WHAT IS REQUIRED →
Listed below are entries; give the number of lines among them that include "evenodd", and only that number.

[Collected data]
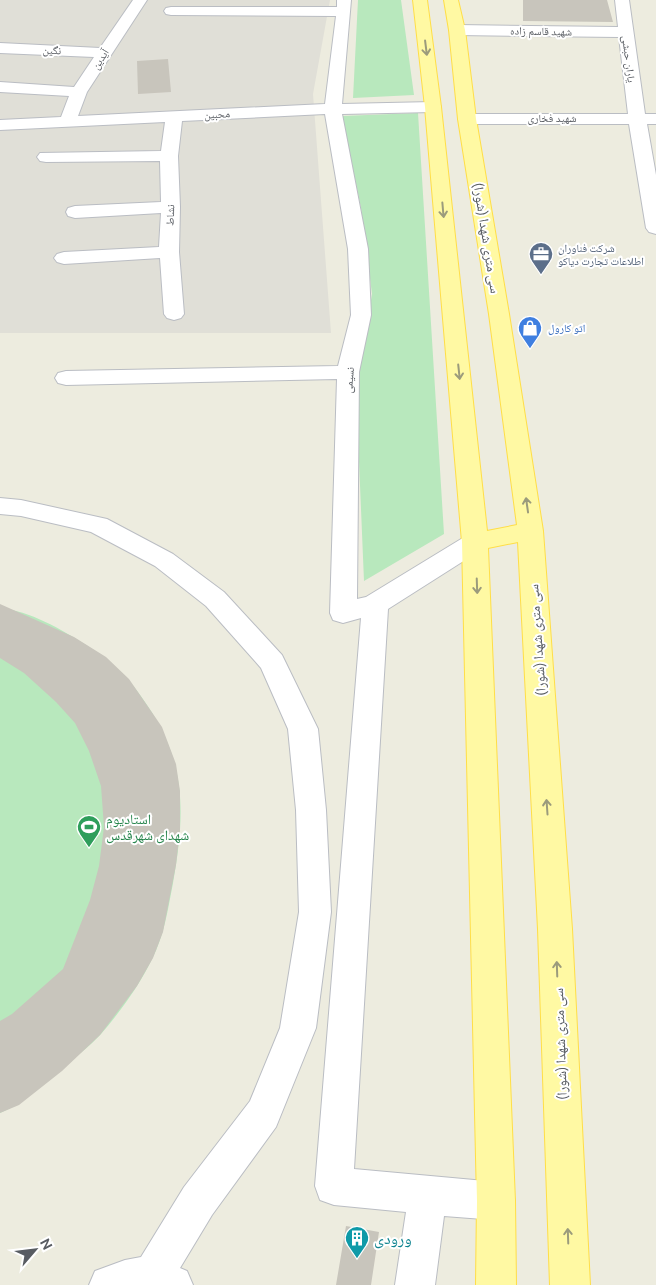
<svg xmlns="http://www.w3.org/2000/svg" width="656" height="1285" viewBox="0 0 656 1285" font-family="Ubuntu,'Noto Naskh Arabic',sans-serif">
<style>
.industrial{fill:#e0dfd7}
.green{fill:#b8e8bd}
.building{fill:#c8c5bc}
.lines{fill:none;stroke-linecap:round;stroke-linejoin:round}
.minor-casing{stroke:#babdc3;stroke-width:2}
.major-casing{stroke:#ffde47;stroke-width:2}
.minor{fill:#fff;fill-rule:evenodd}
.major{fill:#fff9a3;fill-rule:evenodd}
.oneway{stroke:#9b9b7c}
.labels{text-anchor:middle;stroke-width:4;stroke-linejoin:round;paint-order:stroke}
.far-street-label{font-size:11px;fill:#585c62;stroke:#fff}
.far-service-label{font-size:11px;fill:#4e5e75;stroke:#fff;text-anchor:start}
.far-shop-label{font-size:11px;fill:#366cbe;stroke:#fff;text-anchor:start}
.street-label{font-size:14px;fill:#585c62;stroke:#fff}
.leisure-label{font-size:14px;fill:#27864d;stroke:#fff;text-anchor:start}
.near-culture-label{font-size:16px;fill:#0d838f;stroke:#fff;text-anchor:start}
</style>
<rect width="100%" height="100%" fill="#edecdf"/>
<!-- industrial -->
<path class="industrial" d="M0,0H330L313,94L331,333H0Z"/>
<!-- green -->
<path class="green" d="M358,0H401L414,95L353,98Z
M418,113L444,534L364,581L356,389L372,294L361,208L342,116Z
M0,608C30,611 61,629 86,645C112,661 131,680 147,705C187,764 185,815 173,883C168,909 164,936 152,959C139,986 120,1012 101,1034C89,1047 74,1058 61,1069C41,1086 24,1103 0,1113Z"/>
<!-- building -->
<path class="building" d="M523,0H607L613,22L523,21Z
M168,59L171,92L138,94L137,61Z
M0,604L74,637L106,657L129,679L162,727L176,764L180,791V830L176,865L163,932L153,958L137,986L100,1035L62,1071L19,1105L0,1113V1021L12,1014L63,969L90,900L99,866L104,827L101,786L89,751L75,723L56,702L24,673L0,658Z
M346,1226L379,1232L371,1285H336Z"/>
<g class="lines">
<!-- minor casing -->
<g class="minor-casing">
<path id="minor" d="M133,0H147L87,92L78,116L325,104L336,16L171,15L166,14L164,11L166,8L171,7H337V0H351L342,104L433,102L439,103L441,107L439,111L433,112L342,114L368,249L371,315L359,372L357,599L366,597L466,536L475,533L484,536L488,542L484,548L388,609L354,1169L496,1182L510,1187L515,1201L510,1215L496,1220L444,1216L435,1285H395L406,1212L334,1205L320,1200L315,1186L361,618L343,623L333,620L330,613L337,379L66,385L58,383L55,378L58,373L66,371L338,366L351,315L348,249L325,114L182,121L178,156L180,207L179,252L184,314L181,318L174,320L167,318L164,314L160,258L64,264L57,262L54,258L57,254L64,252L159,247L161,213L75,218L68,216L66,212L68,208L75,206L161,202L160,161L46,162L40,161L37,157L40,153L161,151L165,122L0,130V120L61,117L69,96L0,92V82L74,87L94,57L0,53V43L100,48Z
M615,0H629L645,114H656V124H647L656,175V234L649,232L646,228L629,124H467L461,123L458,119L461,115L467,114H628L619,37L457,35L452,33L449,30L452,27L457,25L618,27Z
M0,498L21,500L107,519L173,554L224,592L282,655L318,729L326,810L331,912L316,1028L276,1127L212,1215L180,1268L187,1271L193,1285H89L95,1271L125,1260L141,1257L184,1187L250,1101L280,1028L299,912L296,810L288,729L261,668L206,606L155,566L91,532L21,516L0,514Z"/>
</g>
<!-- major casing -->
<g class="major-casing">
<path id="major" d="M413,0H427L441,107L487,531L517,525L489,314L458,119L449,30L444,0H458L465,30L476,119L509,314L543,531L572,929L590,1285H550L538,929L518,542L488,548L515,1201L516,1285H476L477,1201L462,542L425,107Z"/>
</g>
<!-- minor -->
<use href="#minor" class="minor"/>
<!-- major -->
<use href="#major" class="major"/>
</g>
<!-- one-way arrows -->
<defs><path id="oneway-shaft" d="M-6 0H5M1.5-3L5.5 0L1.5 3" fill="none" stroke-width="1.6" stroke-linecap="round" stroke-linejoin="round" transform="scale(1.25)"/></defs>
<g class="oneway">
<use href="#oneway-shaft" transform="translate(426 48) rotate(83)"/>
<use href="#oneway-shaft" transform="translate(443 210) rotate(85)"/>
<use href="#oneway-shaft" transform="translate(459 372) rotate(84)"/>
<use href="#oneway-shaft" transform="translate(527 505) rotate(-98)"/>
<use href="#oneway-shaft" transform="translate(477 586) rotate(88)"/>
<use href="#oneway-shaft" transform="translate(547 807) rotate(-94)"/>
<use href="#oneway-shaft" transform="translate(557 969) rotate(-92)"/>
<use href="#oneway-shaft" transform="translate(568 1236) rotate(-92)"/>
</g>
<!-- icons -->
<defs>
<g id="office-pin" transform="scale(1.25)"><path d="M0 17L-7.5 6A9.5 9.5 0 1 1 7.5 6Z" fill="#5c6f8a" stroke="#fff"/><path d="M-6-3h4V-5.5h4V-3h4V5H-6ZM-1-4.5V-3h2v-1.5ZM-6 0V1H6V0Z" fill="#fff"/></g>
<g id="shop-pin" transform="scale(1.25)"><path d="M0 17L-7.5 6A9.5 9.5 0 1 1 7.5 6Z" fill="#3f7fe0" stroke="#fff"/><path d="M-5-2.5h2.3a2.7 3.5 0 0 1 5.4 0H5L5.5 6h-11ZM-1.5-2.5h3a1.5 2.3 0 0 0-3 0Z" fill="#fff"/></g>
<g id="stadium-pin" transform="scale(1.25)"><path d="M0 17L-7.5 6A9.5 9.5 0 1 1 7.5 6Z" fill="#2e9e5b" stroke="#fff"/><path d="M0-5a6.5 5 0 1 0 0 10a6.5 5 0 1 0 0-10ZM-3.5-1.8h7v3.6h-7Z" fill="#fff"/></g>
<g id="building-pin" transform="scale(1.25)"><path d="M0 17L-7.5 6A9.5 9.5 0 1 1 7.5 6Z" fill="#0f9aa8" stroke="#fff"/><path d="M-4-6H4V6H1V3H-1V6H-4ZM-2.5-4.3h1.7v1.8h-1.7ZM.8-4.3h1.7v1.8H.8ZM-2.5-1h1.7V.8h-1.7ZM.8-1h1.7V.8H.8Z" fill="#fff"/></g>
</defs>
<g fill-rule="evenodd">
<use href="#office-pin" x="541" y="254"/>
<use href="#shop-pin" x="530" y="328"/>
<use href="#stadium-pin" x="89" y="827"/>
<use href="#building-pin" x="357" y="1238"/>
</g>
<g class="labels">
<!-- far-street labels -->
<g class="far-street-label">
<text transform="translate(541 31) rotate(1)" y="4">شهید قاسم زاده</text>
<text transform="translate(52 50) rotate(3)" y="4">نگین</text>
<text transform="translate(100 59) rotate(-57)" y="4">آیدین</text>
<text transform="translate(629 59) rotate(83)" y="4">یاران حبشی</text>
<text transform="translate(217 114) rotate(-3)" y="4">محبین</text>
<text x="552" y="122">شهید فخاری</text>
<text transform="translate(170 215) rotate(-88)" y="4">نشاط</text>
<text transform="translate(349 380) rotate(-86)" y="4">نسیمی</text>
</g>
<!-- far-service labels -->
<g class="far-service-label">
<text x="558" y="252">شرکت فناوران<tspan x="558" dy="13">اطلاعات تجارت دیاکو</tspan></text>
</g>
<!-- far-shop labels -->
<g class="far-shop-label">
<text x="548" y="332">اتو کارول</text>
</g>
<!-- street labels -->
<g class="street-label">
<text transform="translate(487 238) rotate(81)" y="5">سی متری شهدا (شورا)</text>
<text transform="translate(537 640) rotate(-94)" y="5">سی متری شهدا (شورا)</text>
<text transform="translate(560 1044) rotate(-92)" y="5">سی متری شهدا (شورا)</text>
</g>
<!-- leisure labels -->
<g class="leisure-label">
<text x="106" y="824">استادیوم<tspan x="106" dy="16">شهدای شهرقدس</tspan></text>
</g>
<!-- near-culture labels -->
<g class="near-culture-label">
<text x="374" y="1244">ورودی</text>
</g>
</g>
<!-- north arrow -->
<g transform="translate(35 1250) rotate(62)" stroke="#ffffff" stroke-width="4" paint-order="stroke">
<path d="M0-4L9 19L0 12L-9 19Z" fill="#585c62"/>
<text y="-8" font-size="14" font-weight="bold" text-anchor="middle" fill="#585c62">N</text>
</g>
</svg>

ANSWER FOR THE TASK →
3